▶ [What to produce] Recast the lines below as a numbered list, omitting blank lines and leaving out the pictures.

▶ [Provided data]
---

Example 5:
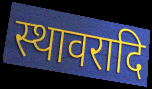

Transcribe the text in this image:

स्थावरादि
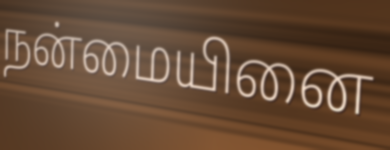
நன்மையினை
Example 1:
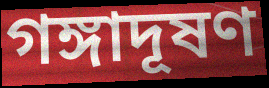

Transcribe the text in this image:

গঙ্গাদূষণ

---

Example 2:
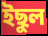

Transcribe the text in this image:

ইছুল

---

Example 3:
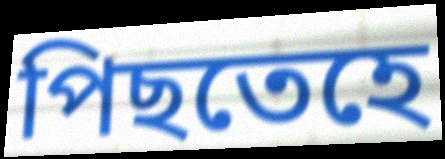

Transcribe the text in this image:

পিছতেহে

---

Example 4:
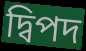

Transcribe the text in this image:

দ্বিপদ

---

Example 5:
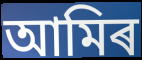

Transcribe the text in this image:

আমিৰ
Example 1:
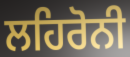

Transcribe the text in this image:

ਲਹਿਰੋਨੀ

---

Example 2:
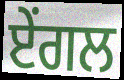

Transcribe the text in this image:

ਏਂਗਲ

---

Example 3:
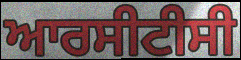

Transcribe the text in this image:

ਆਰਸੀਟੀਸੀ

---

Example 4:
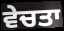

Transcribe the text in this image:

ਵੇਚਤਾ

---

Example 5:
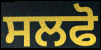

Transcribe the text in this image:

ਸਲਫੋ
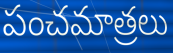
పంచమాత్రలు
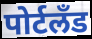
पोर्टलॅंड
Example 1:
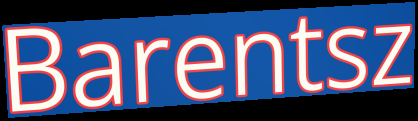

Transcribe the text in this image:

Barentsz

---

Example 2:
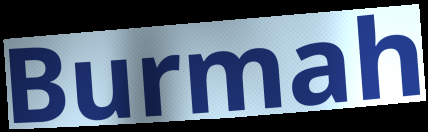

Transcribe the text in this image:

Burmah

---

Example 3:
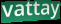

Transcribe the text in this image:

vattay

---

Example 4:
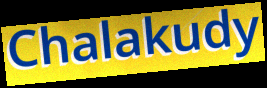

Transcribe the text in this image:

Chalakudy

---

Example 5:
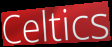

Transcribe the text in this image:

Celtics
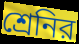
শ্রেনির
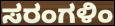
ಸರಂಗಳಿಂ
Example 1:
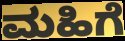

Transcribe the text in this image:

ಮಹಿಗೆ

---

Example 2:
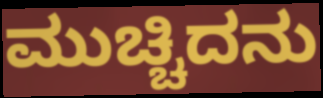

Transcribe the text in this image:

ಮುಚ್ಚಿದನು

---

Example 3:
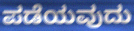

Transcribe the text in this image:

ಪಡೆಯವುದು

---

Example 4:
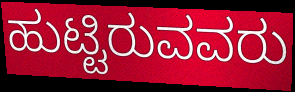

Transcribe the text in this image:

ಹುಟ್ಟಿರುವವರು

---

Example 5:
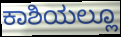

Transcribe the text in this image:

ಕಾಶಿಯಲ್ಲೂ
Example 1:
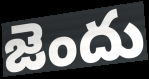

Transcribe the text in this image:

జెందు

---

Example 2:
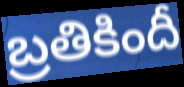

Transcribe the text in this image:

▶ [Full output]
1. ---
2. Example 5:
3. Transcribe the text in this image:
4. स्थावरादि
5. நன்மையினை
6. Example 1:
7. Transcribe the text in this image:
8. গঙ্গাদূষণ
9. ---
10. Example 2:
11. Transcribe the text in this image:
12. ইছুল
13. ---
14. Example 3:
15. Transcribe the text in this image:
16. পিছতেহে
17. ---
18. Example 4:
19. Transcribe the text in this image:
20. দ্বিপদ
21. ---
22. Example 5:
23. Transcribe the text in this image:
24. আমিৰ
25. Example 1:
26. Transcribe the text in this image:
27. ਲਹਿਰੋਨੀ
28. ---
29. Example 2:
30. Transcribe the text in this image:
31. ਏਂਗਲ
32. ---
33. Example 3:
34. Transcribe the text in this image:
35. ਆਰਸੀਟੀਸੀ
36. ---
37. Example 4:
38. Transcribe the text in this image:
39. ਵੇਚਤਾ
40. ---
41. Example 5:
42. Transcribe the text in this image:
43. ਸਲਫੋ
44. పంచమాత్రలు
45. पोर्टलॅंड
46. Example 1:
47. Transcribe the text in this image:
48. Barentsz
49. ---
50. Example 2:
51. Transcribe the text in this image:
52. Burmah
53. ---
54. Example 3:
55. Transcribe the text in this image:
56. vattay
57. ---
58. Example 4:
59. Transcribe the text in this image:
60. Chalakudy
61. ---
62. Example 5:
63. Transcribe the text in this image:
64. Celtics
65. শ্রেনির
66. ಸರಂಗಳಿಂ
67. Example 1:
68. Transcribe the text in this image:
69. ಮಹಿಗೆ
70. ---
71. Example 2:
72. Transcribe the text in this image:
73. ಮುಚ್ಚಿದನು
74. ---
75. Example 3:
76. Transcribe the text in this image:
77. ಪಡೆಯವುದು
78. ---
79. Example 4:
80. Transcribe the text in this image:
81. ಹುಟ್ಟಿರುವವರು
82. ---
83. Example 5:
84. Transcribe the text in this image:
85. ಕಾಶಿಯಲ್ಲೂ
86. Example 1:
87. Transcribe the text in this image:
88. జెందు
89. ---
90. Example 2:
91. Transcribe the text in this image:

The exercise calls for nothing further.